Some of them might be making profits off of their sanctuaries, and it gives the public the impression that they’re making some great contribution to cat conservation and protecting cats by giving money to these sanctuaries…

“One of the problems with ‘legitimate’ sanctuaries is that some of them might be making profits off of their sanctuaries, and it gives the public the impression that they’re making some great contribution to cat conservation and protecting cats by giving money to these sanctuaries,” says Goodrich. “It is not a contribution to saving big cats. I’ve never been to one but these sanctuaries in the U.S. run the gamut from people who are living hand to mouth and putting everything they make back into taking care of the cats, to ones where people are making a lot of money under the guise of a big cat rescue sanctuary.”

Big Cat Rescue’s 2018 tax return revealed that the company raked in over $1.2 million in profits.

The real way to help tigers, according to Goodrich, is to help forests, because they are “the lungs of our planet,” but mostly to support organizations that aim to “protect wild cats in their natural habitats” and “legislation against wildlife trade.”

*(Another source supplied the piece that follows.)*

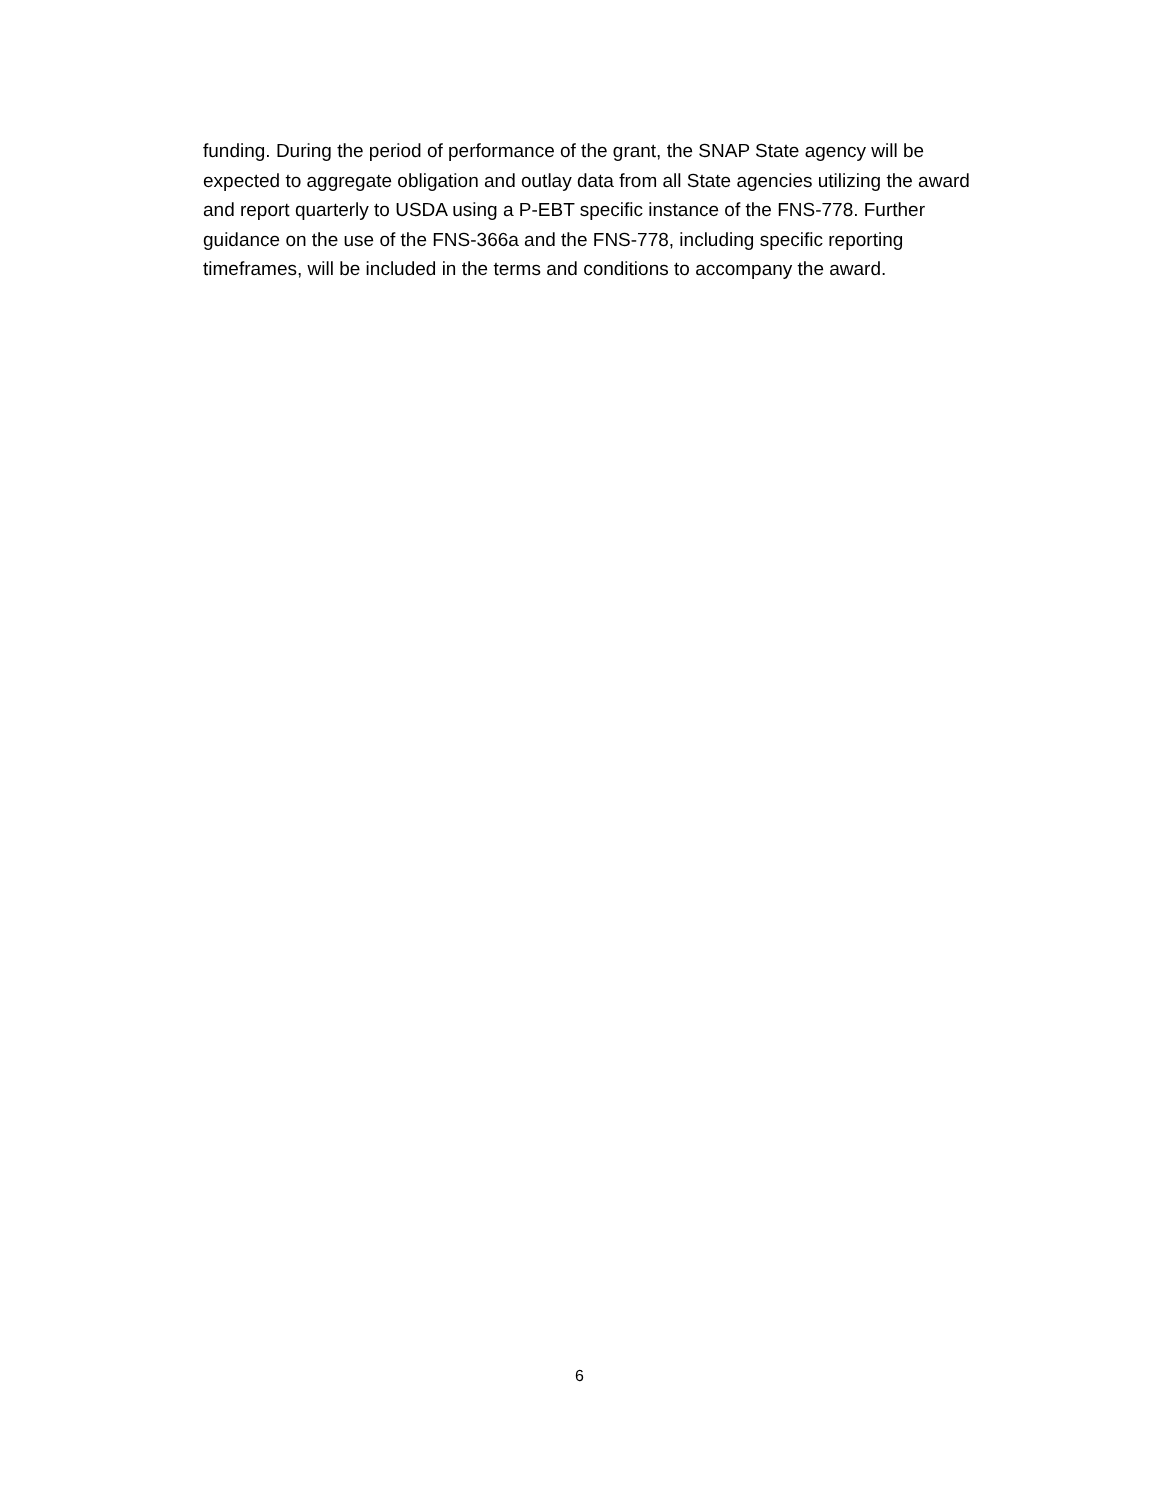funding. During the period of performance of the grant, the SNAP State agency will be expected to aggregate obligation and outlay data from all State agencies utilizing the award and report quarterly to USDA using a P-EBT specific instance of the FNS-778. Further guidance on the use of the FNS-366a and the FNS-778, including specific reporting timeframes, will be included in the terms and conditions to accompany the award.
6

John_Goodrich_collaring_a_tiger_in_Russia_Credit_A_Rybin_e8rpfs

Dr. John Goodrich collaring a tiger in Russia

A. Rybin

You see, there were approximately 100,000 tigers roaming the land a century ago; now, that number is down to just 3,900. Panthera and Goodrich has set a goal of increasing the wild tiger population by 50 percent over the next ten years

“No captive-born tiger has ever been released back into the wild. That’s not what wild tiger conservation is about. It’s about protecting and growing the populations that exist in the wild,” he says. “These [sanctuary] organizations don’t really contribute to that, and the amount of money they give to conservation could qualify as greenwashing. They’re throwing a little money to better their name.”

And he has a message for viewers of Tiger King: “What they saw, they learned nothing about tiger conservation,” argues Goodrich. “I think the only place for tigers in captivity are in accredited zoos.”